## Short task
Pull out each line in the rows below that contains the word "part".

** Begin Task inputs **

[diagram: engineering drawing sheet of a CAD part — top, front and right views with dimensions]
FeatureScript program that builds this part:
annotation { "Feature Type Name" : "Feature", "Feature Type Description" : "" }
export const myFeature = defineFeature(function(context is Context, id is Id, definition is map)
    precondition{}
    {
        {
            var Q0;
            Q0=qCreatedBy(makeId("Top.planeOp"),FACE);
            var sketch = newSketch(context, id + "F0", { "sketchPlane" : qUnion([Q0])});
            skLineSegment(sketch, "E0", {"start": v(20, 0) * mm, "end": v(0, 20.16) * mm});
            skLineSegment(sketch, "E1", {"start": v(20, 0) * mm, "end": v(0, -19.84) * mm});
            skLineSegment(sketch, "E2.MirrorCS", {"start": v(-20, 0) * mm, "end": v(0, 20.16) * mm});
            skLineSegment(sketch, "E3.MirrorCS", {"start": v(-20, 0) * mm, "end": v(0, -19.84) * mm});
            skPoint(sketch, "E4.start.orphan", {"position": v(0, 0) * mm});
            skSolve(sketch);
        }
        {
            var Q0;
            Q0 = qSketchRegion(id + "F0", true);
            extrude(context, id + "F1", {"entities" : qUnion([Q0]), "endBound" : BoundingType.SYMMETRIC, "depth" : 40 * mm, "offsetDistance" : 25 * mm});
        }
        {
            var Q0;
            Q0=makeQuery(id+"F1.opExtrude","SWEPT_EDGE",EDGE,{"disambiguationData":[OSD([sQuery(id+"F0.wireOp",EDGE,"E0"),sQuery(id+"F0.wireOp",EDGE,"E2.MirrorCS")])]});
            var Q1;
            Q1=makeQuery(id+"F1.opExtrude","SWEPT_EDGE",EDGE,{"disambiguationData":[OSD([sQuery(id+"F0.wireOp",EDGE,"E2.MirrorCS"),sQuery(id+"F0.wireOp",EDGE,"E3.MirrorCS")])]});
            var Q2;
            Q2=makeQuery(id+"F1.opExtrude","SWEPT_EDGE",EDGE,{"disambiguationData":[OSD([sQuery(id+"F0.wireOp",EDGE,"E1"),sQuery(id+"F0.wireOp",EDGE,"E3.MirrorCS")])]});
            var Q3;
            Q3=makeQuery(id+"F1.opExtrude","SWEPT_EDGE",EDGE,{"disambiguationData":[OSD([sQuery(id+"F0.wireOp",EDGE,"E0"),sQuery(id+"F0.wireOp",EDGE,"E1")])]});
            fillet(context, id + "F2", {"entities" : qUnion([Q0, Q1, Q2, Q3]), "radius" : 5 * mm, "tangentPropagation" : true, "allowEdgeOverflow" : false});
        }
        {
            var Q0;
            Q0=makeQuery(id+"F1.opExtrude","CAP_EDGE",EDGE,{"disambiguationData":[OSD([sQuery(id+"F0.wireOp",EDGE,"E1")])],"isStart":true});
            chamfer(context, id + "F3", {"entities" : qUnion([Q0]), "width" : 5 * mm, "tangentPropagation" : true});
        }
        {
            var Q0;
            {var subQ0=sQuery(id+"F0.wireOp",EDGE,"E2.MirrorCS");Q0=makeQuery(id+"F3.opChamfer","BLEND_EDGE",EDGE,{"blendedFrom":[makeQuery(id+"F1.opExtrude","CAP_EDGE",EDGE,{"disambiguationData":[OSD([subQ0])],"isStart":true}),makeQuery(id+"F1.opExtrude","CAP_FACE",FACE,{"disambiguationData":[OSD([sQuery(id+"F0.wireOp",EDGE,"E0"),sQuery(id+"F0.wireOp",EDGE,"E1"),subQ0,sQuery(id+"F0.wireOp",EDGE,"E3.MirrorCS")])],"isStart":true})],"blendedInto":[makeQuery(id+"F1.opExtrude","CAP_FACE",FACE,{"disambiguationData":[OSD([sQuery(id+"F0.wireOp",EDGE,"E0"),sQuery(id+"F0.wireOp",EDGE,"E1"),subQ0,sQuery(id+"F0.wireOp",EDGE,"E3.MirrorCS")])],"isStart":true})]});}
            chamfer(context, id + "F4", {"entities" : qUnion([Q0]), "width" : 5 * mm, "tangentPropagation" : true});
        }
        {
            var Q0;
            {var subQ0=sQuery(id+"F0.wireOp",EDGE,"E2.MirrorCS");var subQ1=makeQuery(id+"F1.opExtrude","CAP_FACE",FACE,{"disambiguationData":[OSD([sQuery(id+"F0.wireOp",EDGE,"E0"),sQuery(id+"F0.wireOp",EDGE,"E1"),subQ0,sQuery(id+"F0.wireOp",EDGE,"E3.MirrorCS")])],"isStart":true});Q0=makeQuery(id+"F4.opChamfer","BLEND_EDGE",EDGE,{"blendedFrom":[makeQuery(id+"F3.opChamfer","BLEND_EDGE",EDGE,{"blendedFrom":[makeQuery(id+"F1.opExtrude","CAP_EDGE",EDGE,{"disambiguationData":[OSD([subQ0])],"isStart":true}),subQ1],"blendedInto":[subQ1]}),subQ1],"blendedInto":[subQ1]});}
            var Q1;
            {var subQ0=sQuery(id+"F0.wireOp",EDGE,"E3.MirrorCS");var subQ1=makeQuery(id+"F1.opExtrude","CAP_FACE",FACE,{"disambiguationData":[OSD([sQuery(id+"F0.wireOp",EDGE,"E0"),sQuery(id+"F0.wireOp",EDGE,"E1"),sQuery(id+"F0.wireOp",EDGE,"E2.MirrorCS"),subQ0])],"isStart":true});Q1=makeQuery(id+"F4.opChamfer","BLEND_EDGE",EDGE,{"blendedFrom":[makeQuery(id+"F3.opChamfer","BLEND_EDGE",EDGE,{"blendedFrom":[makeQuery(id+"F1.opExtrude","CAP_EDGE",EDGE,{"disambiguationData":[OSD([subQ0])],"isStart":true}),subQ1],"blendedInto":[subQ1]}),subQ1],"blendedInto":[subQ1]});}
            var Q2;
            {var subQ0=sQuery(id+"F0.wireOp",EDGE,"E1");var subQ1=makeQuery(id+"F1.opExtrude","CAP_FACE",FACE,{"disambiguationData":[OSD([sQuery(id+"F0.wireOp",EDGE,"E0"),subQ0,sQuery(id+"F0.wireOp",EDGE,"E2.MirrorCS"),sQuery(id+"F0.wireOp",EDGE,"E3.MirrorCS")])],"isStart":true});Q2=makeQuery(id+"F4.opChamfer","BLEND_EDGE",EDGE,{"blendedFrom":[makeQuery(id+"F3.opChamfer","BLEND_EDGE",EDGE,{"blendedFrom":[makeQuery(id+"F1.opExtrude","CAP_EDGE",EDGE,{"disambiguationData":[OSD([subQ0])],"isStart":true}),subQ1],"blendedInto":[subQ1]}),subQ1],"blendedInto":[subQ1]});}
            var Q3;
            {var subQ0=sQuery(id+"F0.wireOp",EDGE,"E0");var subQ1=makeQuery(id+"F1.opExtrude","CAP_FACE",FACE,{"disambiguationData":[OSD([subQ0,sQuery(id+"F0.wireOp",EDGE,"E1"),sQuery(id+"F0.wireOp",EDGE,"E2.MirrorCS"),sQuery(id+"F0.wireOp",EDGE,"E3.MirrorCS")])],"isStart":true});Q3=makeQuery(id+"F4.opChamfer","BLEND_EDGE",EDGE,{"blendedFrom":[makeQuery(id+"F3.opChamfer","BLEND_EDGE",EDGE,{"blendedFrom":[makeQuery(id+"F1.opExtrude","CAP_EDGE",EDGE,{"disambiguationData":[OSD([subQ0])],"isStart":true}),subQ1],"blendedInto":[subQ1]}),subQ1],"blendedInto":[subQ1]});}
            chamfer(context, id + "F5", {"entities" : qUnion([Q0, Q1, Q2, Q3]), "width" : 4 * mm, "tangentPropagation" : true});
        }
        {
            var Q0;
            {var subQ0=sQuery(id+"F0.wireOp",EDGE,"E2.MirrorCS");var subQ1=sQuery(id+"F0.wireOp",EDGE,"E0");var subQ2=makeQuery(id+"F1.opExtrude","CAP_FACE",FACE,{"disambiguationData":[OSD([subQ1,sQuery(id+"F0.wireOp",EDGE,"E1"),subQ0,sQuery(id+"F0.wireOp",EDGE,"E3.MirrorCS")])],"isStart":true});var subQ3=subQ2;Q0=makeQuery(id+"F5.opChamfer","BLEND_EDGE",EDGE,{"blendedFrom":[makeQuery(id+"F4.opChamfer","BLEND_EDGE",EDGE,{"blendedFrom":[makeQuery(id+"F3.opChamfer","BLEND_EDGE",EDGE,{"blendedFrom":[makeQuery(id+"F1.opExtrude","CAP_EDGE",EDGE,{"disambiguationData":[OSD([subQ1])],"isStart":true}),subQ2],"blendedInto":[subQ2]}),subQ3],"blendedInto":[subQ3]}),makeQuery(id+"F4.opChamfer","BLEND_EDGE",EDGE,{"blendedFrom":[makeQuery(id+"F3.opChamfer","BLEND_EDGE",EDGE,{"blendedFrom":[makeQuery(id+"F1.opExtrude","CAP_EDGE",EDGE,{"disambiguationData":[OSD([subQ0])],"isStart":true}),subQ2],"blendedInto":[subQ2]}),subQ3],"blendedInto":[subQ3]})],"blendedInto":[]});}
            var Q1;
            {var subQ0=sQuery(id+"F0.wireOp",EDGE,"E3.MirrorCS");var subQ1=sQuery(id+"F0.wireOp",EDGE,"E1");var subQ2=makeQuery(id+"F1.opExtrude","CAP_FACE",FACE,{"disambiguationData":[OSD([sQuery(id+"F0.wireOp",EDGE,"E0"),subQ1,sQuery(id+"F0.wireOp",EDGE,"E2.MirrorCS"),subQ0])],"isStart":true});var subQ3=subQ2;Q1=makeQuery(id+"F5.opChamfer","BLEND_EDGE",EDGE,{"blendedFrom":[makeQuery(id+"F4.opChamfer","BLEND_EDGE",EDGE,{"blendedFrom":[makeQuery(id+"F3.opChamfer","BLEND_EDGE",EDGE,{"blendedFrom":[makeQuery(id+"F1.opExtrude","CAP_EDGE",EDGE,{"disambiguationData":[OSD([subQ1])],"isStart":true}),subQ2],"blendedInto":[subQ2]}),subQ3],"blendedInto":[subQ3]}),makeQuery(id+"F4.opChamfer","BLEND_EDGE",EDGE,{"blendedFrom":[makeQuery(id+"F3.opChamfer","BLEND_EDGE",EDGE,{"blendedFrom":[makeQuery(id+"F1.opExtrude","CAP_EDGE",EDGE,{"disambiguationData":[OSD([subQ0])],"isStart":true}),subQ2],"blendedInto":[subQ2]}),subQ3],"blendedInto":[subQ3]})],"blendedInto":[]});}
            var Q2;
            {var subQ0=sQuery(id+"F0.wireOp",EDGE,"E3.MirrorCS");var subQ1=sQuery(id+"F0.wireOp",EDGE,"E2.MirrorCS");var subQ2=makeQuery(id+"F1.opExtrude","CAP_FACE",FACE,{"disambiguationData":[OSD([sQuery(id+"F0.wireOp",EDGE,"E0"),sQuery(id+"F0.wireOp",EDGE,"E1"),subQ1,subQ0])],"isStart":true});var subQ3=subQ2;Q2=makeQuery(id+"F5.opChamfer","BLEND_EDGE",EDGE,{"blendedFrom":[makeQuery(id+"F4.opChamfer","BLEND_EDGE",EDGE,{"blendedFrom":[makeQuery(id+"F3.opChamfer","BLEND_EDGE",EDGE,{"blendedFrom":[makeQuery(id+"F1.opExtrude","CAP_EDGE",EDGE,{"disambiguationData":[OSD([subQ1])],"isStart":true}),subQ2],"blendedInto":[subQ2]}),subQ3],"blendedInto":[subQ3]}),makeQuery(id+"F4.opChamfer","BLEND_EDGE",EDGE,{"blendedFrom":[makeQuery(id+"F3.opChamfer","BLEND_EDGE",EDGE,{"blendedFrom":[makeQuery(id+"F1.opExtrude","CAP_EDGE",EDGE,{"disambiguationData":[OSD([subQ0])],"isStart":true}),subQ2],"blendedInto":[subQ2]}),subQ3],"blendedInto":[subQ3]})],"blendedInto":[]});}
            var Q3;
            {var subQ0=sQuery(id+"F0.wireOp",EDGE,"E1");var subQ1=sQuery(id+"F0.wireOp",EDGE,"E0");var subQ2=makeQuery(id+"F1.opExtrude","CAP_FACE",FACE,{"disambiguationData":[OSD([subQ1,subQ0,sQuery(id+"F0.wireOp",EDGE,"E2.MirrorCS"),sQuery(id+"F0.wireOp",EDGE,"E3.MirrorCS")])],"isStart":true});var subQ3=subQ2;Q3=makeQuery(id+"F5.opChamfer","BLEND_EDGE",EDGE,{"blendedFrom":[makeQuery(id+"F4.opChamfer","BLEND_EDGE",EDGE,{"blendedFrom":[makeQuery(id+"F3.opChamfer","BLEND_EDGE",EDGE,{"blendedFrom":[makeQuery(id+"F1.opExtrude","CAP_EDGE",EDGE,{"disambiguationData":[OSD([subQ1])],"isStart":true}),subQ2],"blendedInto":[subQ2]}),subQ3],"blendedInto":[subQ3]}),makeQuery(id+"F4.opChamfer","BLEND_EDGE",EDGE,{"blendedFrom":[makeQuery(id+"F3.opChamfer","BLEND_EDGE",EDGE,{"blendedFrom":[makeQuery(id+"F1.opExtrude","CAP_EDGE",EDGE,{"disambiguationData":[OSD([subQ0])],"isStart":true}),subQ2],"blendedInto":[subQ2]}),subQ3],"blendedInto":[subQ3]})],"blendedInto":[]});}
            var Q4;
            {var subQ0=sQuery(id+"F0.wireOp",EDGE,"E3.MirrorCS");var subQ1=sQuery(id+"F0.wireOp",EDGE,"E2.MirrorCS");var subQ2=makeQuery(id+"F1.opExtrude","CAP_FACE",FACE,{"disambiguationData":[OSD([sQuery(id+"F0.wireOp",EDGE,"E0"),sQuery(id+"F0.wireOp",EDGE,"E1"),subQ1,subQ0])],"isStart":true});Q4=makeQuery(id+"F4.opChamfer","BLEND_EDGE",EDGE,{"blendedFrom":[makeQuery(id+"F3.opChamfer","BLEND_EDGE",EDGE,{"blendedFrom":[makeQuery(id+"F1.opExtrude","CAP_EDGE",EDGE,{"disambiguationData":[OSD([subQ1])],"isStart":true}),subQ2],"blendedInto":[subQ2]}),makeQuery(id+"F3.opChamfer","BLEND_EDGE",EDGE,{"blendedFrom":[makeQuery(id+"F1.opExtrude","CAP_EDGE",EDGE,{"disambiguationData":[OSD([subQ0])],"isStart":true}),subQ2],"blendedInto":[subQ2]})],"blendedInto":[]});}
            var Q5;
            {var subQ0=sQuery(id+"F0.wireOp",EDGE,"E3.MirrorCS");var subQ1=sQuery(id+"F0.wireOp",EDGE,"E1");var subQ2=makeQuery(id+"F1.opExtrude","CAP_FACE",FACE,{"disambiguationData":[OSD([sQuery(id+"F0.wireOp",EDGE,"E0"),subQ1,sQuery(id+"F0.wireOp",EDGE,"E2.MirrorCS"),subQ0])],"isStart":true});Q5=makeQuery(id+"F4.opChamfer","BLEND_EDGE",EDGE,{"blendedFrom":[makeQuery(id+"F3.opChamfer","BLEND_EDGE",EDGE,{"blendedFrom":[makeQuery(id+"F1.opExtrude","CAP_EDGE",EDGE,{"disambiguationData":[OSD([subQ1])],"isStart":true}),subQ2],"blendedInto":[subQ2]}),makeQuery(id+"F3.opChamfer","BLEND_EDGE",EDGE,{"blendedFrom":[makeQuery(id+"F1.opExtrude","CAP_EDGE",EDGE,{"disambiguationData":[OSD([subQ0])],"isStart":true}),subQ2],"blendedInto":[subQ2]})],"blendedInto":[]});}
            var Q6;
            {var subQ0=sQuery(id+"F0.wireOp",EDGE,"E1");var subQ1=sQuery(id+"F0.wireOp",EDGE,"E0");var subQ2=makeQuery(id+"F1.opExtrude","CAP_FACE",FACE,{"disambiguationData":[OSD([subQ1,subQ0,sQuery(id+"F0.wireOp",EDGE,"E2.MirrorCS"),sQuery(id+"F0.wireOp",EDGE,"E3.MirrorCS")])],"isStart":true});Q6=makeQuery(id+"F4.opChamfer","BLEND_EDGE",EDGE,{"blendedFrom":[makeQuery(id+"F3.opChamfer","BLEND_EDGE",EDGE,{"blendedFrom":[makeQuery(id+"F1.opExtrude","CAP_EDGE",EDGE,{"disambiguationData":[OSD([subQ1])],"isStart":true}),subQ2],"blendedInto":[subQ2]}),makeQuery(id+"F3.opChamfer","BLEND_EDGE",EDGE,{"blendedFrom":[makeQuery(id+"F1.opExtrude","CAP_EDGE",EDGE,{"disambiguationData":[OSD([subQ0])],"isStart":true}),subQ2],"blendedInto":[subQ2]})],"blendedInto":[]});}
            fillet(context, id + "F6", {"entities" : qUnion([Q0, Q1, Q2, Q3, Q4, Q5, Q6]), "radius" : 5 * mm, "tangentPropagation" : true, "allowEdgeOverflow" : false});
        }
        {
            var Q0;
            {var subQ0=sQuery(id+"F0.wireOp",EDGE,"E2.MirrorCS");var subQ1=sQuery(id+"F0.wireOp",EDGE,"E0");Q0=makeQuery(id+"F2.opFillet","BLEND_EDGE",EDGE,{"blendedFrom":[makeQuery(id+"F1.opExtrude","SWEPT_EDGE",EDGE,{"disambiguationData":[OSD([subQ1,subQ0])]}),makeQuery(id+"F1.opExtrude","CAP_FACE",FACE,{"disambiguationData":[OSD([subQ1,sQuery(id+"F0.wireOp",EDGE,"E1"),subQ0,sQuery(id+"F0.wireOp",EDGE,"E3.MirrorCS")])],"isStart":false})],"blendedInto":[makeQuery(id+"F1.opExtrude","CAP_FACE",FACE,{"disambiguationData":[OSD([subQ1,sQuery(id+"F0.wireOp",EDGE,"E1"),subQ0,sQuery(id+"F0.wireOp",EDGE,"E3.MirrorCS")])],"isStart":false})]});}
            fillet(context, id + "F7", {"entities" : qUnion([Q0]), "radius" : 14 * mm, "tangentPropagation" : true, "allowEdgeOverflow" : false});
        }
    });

** End Task inputs **

## The reply
[diagram: engineering drawing sheet of a CAD part — top, front and right views with dimensions]
FeatureScript program that builds this part:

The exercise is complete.